Y. Mhamdi | Jb. Rivoire
➡️ En février 2017, en pleine campagne présidentielle, Emmanuel Macron se rend à Alger. Mais au lieu de rencontrer des représentants de la société civile, il se contente de voir des officiels et, plus discrètement, des affairistes proches du pouvoir. Dès lors, il va constamment soutenir le régime, même au plus fort du « Hirak », quand treize millions d’algériens défilaient dans toute l’Algérie contre un cinquième mandat du vieux président Abdelaziz Bouteflika. Emmanuel Macron a-t-il offert sa protection à un régime militaire corrompu et discrédité, en échange de soutien politique, voire financier ?
A en croire le témoignage de l’ancien vendeur d’armes français Bernard Cheynel, recoupé par celui d’un responsable algérien proche des services de renseignement, le voyage d’Alger en février 2017 a permis au candidat d’en Marche de s’attacher le soutien de puissants oligarques algériens. En marge des rencontres avec les officiels, Emmanuel Macron aurait en effet discrètement diné avec Issab Rebrab, première fortune d’Algérie. Il aurait également pris le temps de rencontrer secrètement Redha Kouninef, troisième fortune du pays et « bébé » du clan Bouteflika. Quand à Ali Hadad, patron du Forum des chefs d’entreprises (équivalent algérien du MEDEF), il l’a rencontré officiellement le 14 février, mais il l’aurait également vu plus discrètement quelques heures plus tôt. Selon le journaliste Marc Endeweld, le sulfureux intermédiaire franco-algérien Alexandre Djouhri, soupçonné par la justice d’être mêlé au supposé financement libyen de Nicolas Sarkozy en 2007, aurait été présent lors de ce rendez-vous. Selon le vendeur d’armes français Bernard Cheynel, proche des services algériens depuis les années 1980, l’enjeu de cette rencontre secrète était de négocier le soutien des milieux d’affaires algériens à la candidature d’Emmanuel Macron en échange d’un mea culpa sur les atrocités commises par la France en Algérie. A la fin de son voyage de 48h, le candidat d’En marche avait d’ailleurs été jusqu’à déclarer que la colonisation française en Algérie avait été un « crime contre l’humanité ». Un geste qui lui avait été suggérée par Alger, selon une de nos sources, et qui avait choqué des millions d’électeurs français.

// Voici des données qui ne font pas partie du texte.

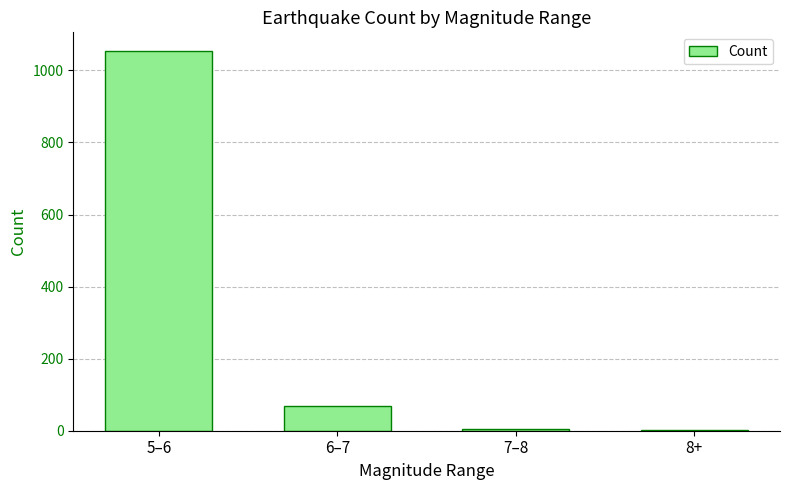

Is it true that the value at 6–7 is 69?

True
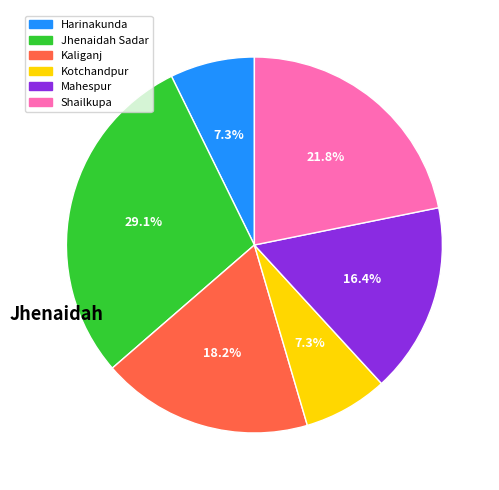

Which slice is the largest?

Jhenaidah Sadar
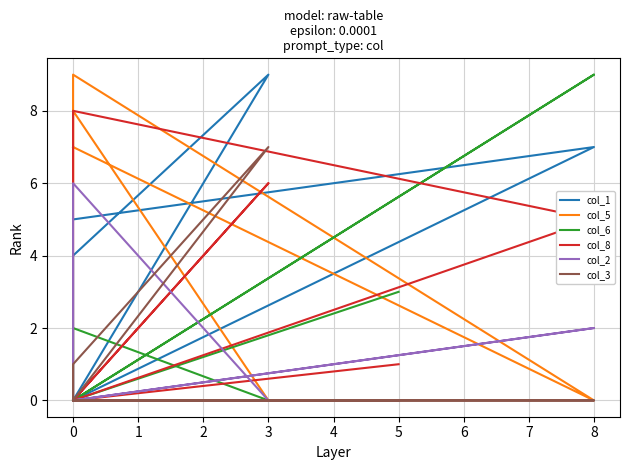

Is it true that col_2 equals 0 at 0?

True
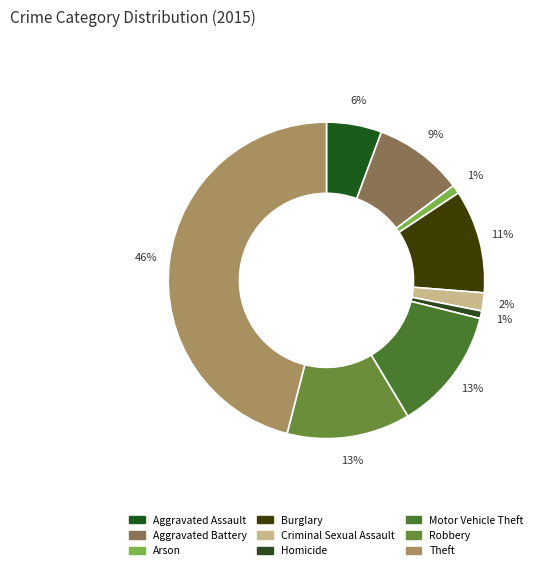

How many slices are in this pie chart?

9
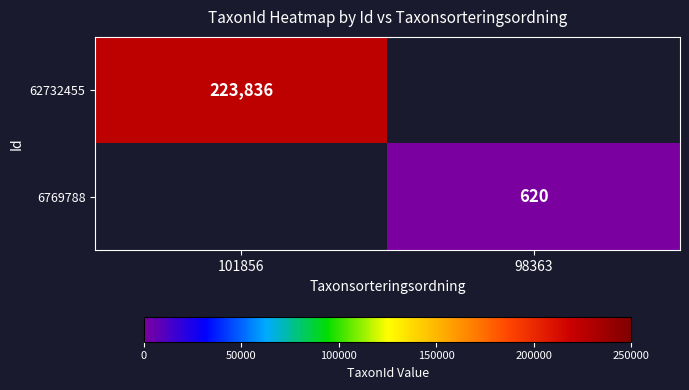

True or false: 6769788 has a value of 995.9 at 98363.

False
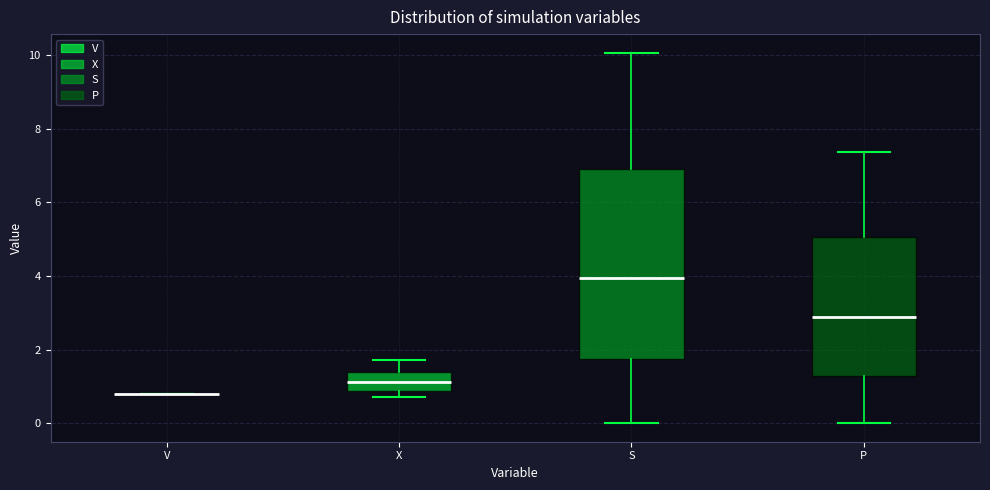

Reading left to right, transcribe this box plot: for each box, give where its median line is, the range the box spans, and where its two whiskers end, as read against the y-axis. The values are not printed on the chart, so give them approximately, as read against the axis.

V: box collapsed to a line at 0.8, whiskers 0.8 to 0.8
X: median 1.2, box 0.8 to 1.4, whiskers 0.8 (just below the box's lower edge) to 1.8
S: median 4.0, box 1.8 to 6.8, whiskers 0.0 to 10.0
P: median 2.8, box 1.2 to 5.0, whiskers 0.0 to 7.4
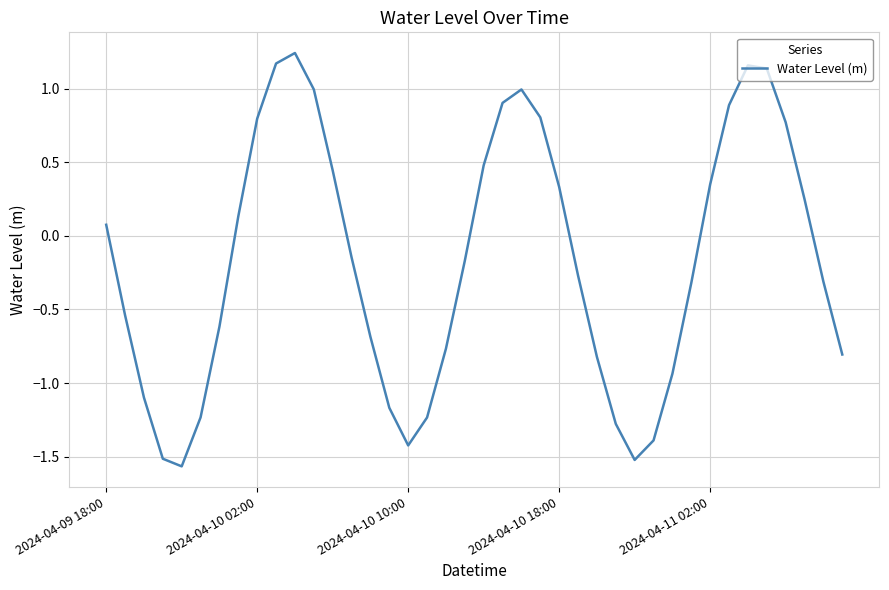

What is the difference between the maximum and minimum values?

2.8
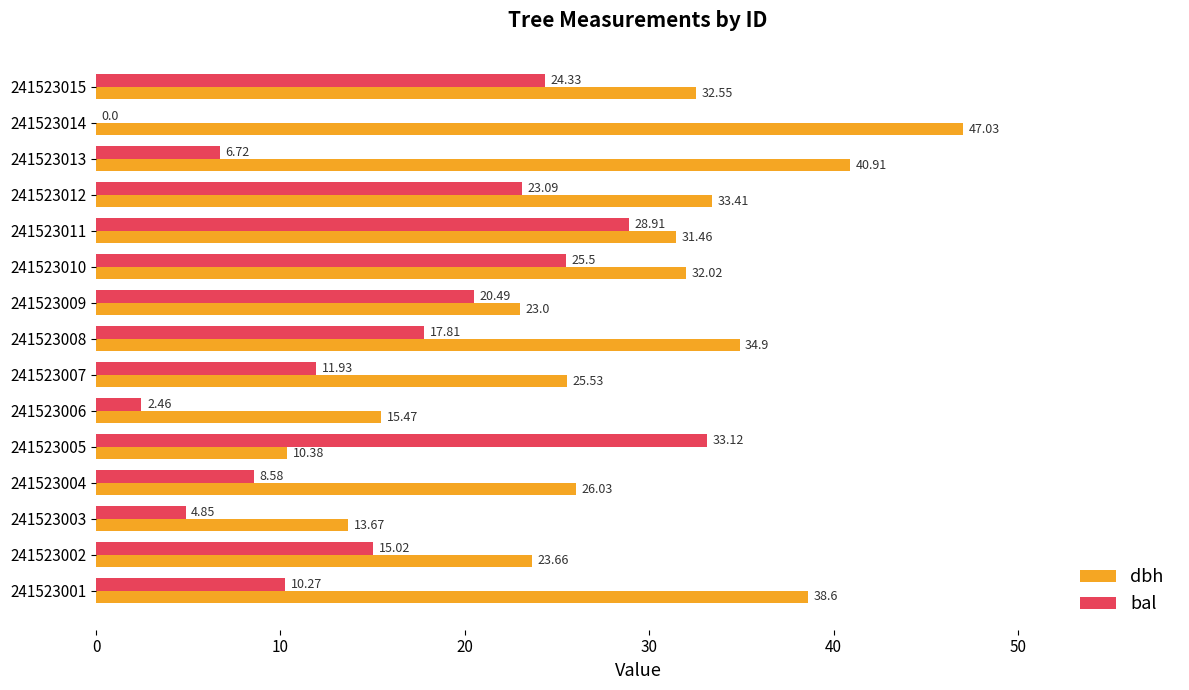

How many data points in bal are above 15?

8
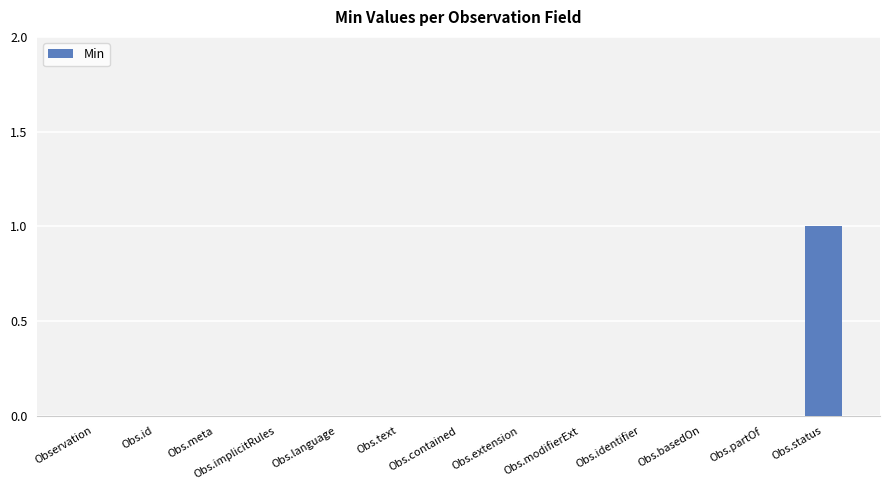

Are the bars grouped side by side (vs. stacked)?

No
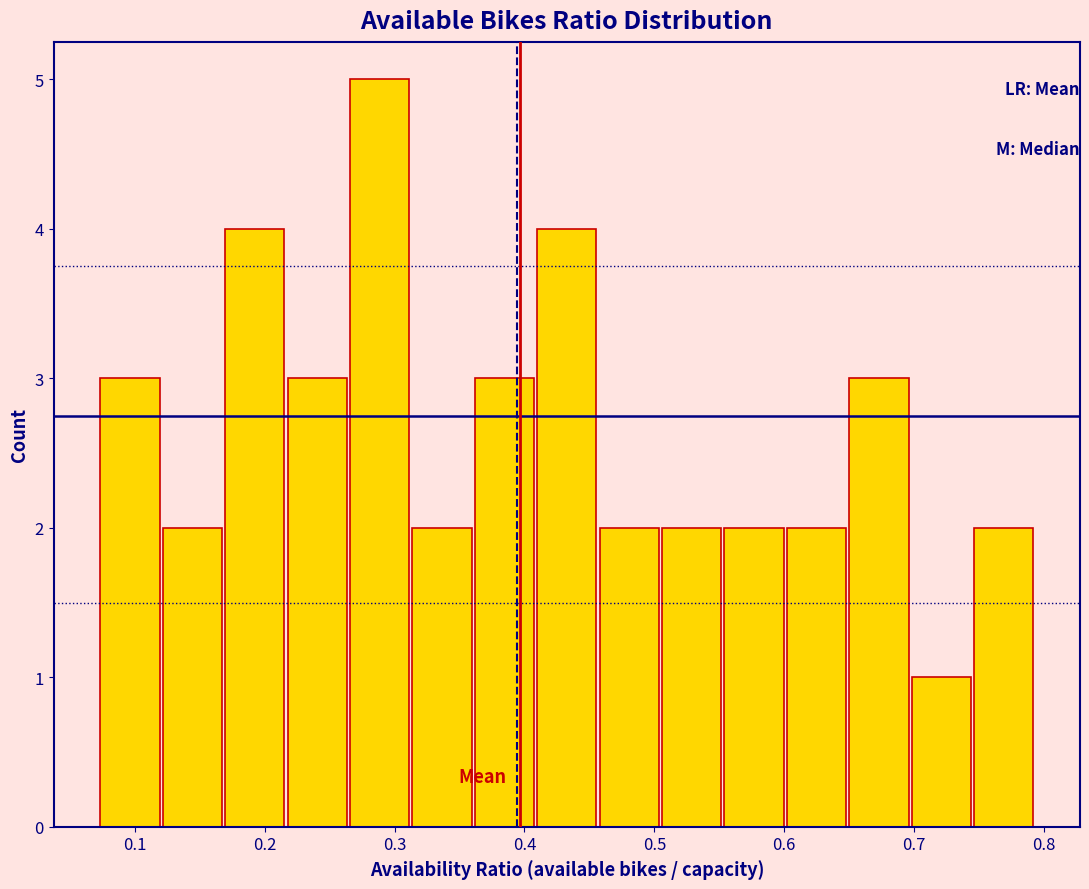

Reading left to right, transcribe this chart: for each bar, give the range it covers on the x-axis and its height. Neither the bar edges nor the heights are printed on the chart, so give them approximately, as read against the axes.

0.07 to 0.12: 3
0.12 to 0.17: 2
0.17 to 0.22: 4
0.22 to 0.26: 3
0.26 to 0.31: 5
0.31 to 0.36: 2
0.36 to 0.41: 3
0.41 to 0.46: 4
0.46 to 0.50: 2
0.50 to 0.55: 2
0.55 to 0.60: 2
0.60 to 0.65: 2
0.65 to 0.70: 3
0.70 to 0.74: 1
0.74 to 0.79: 2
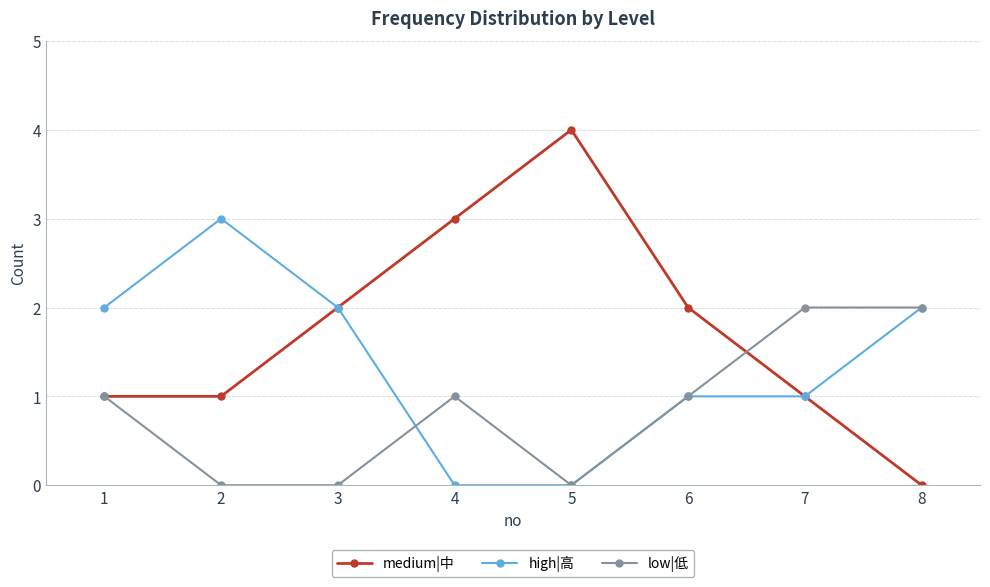

What is the value of the high|高 point at the 7th from the left?

1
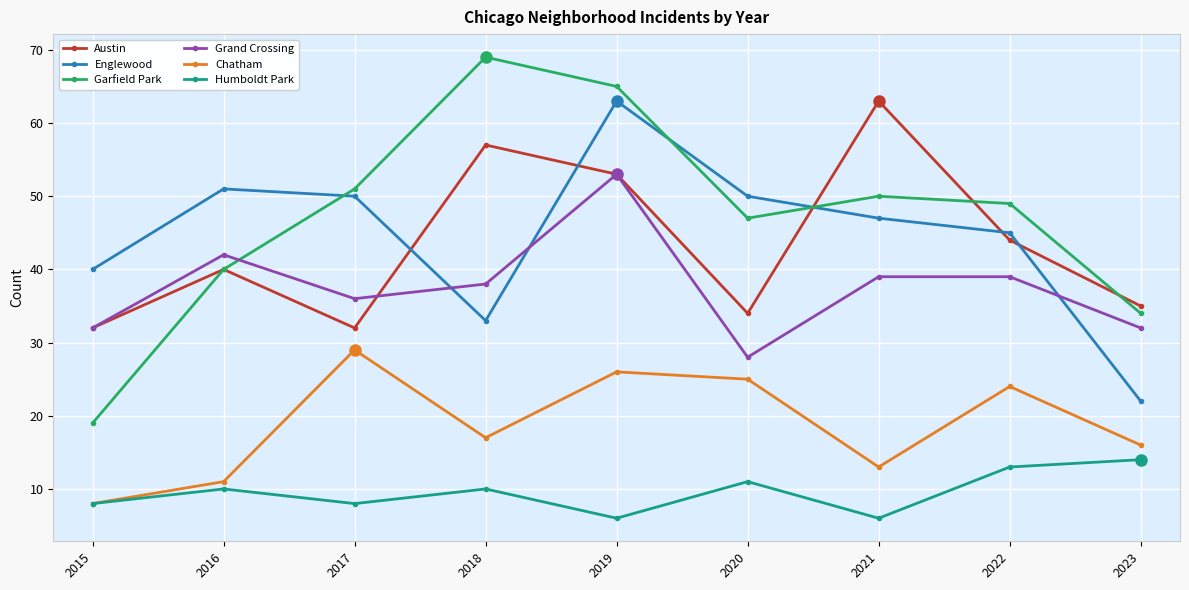

Reading right to left, what are all the values shown in this chart?

Austin: 2023=35	2022=44	2021=63	2020=34	2019=53	2018=57	2017=32	2016=40	2015=32
Englewood: 2023=22	2022=45	2021=47	2020=50	2019=63	2018=33	2017=50	2016=51	2015=40
Garfield Park: 2023=34	2022=49	2021=50	2020=47	2019=65	2018=69	2017=51	2016=40	2015=19
Grand Crossing: 2023=32	2022=39	2021=39	2020=28	2019=53	2018=38	2017=36	2016=42	2015=32
Chatham: 2023=16	2022=24	2021=13	2020=25	2019=26	2018=17	2017=29	2016=11	2015=8
Humboldt Park: 2023=14	2022=13	2021=6	2020=11	2019=6	2018=10	2017=8	2016=10	2015=8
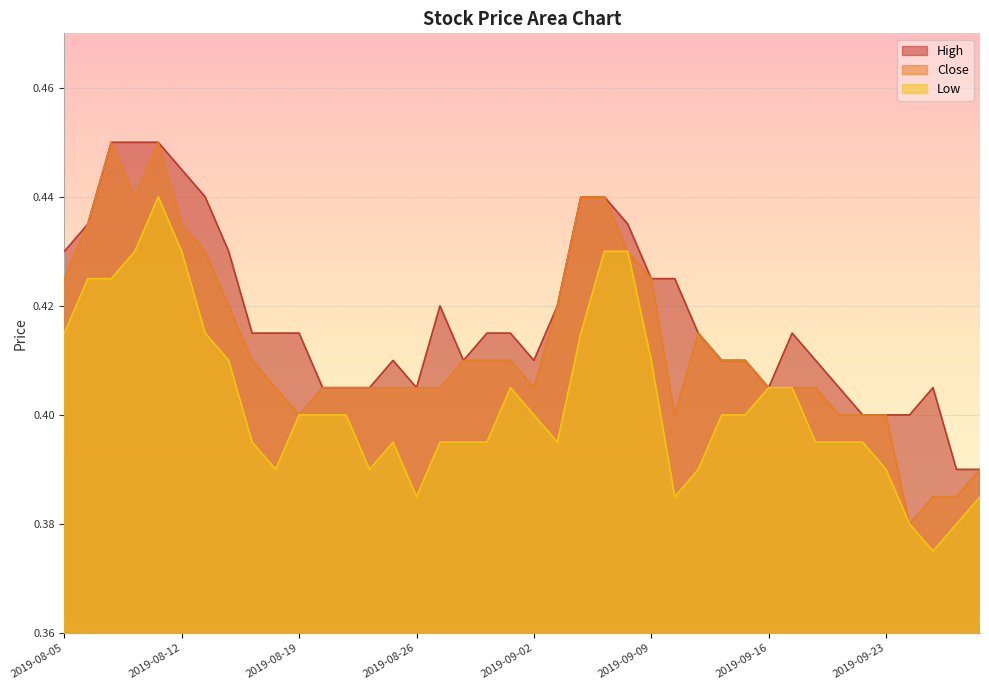

What is the difference between the maximum and minimum values in the High series?

0.1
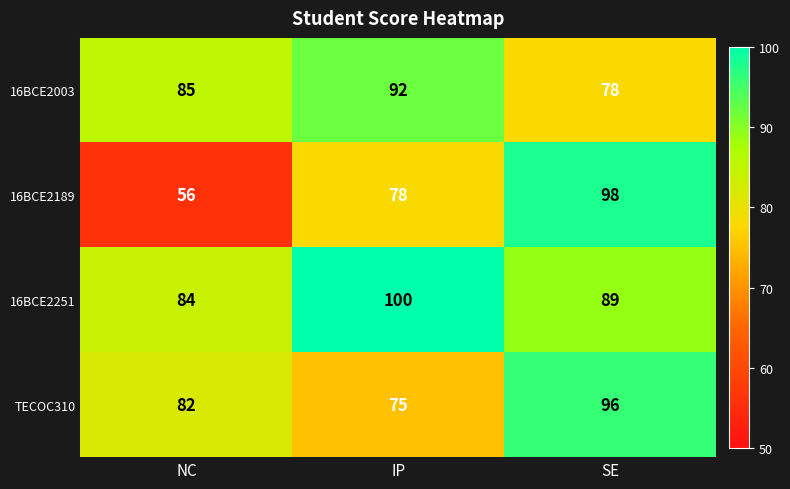

Count the number of data series in this chart.

4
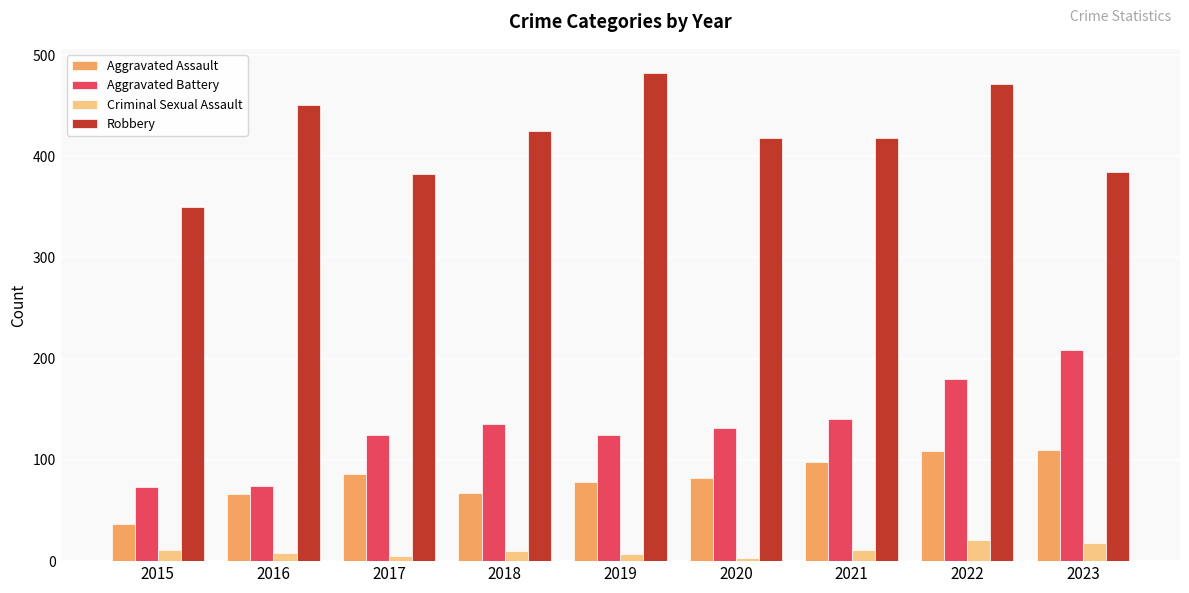

At 2017, list the series in order from smallest to largest.

Criminal Sexual Assault, Aggravated Assault, Aggravated Battery, Robbery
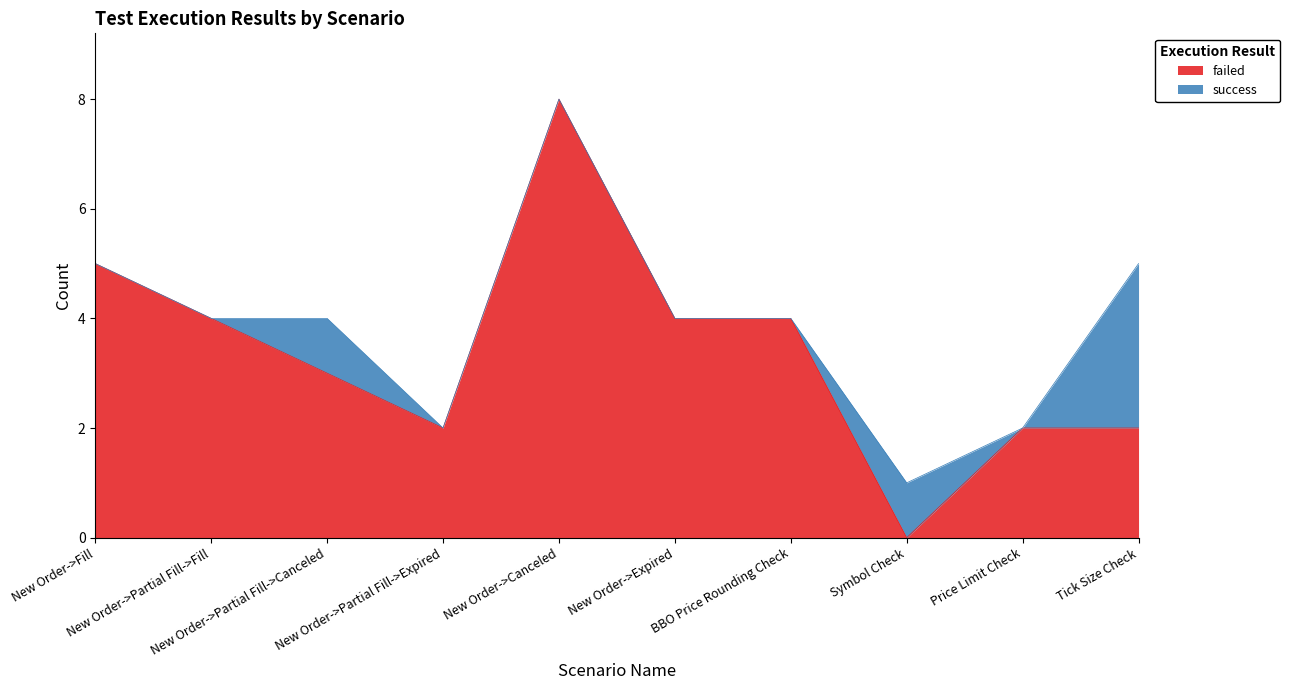

What is the ratio of the value at New Order->Fill to the value at New Order->Partial Fill->Canceled?

1.7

Une fois élu à l’Elysée, Emmanuel Macron avait continué à soutenir aveuglément le clan du vieux président Bouteflika, pourtant largement discrédité auprès de la population. Après le début du Hirak, en mars 2019, il avait été jusqu’à déclarer depuis Djibouti que président algérien, qui refusait alors de quitter le pouvoir, « ouvrait une nouvelle page de la démocratie en Algérie ». Ce soutien sans faille d’Emmanuel Macron à la junte militaire algérienne s’est prolongé fin 2019 quand le président Abdelmajid Tebboune a entrepris de réprimer le « Hirak », emprisonnant des dizaines de journalistes, d’opposants, de militants associatifs. Alors que la torture se répandait à nouveau dans les commissariats algériens, le président français déclarait en 2020: « on ne change pas un régime en quelques mois ».
Par cette attitude complaisante, Emmanuel Macron s’est inscrit dans une longue tradition de la Françalgérie: protéger le régime d’Alger en échange de soutien politique, voire financier. Comme l’avaient fait avant lui François Mitterrand, dont la campagne de 1981 avait été en partie financée par Alger, ou Jacques Chirac, qui lors d’un voyage officiel à Alger en 1986 avait demandé à ses homologues d’ouvrir le marché algérien à Daewoo, une firme sud-coréenne qui selon lui, finançait alors le RPR. Conséquence de ces compromissions avec un régime corrompu: chaque année, des milliers de jeunes algériens ayant perdu espoir dans l’avenir de leur pays tentent de rallier l’Europe sur des embarcations de fortune. A 4000 euros la traversée entre Oran et l’Espagne, ces « Harragas » sont devenus rentable pour les hommes d’affaires algériens. En 2021, près de 10 000 d’entre eux avaient risqué leur vie pour tenter de rallier l’Espagne.
Pour éclairer cette face obscure de la Françalgérie, témoignent l’ancien banquier algérien Omar Benderra (Algeria Watch), Marc Endeweld (journaliste), Xavier Driencourt (ancien ambassadeur de France à Alger), Bernard CHeynel (ancien vendeur d’armes français décédé début 2022), Nicolas Beau (Mondafrique.com), Abdou Semmar (journaliste algérien réfugié politique en France), Jean-Pierre Mignard (membre de la délégation d’Emmanuel Macron à Alger en 2017), Antton Rouget (Mediapart).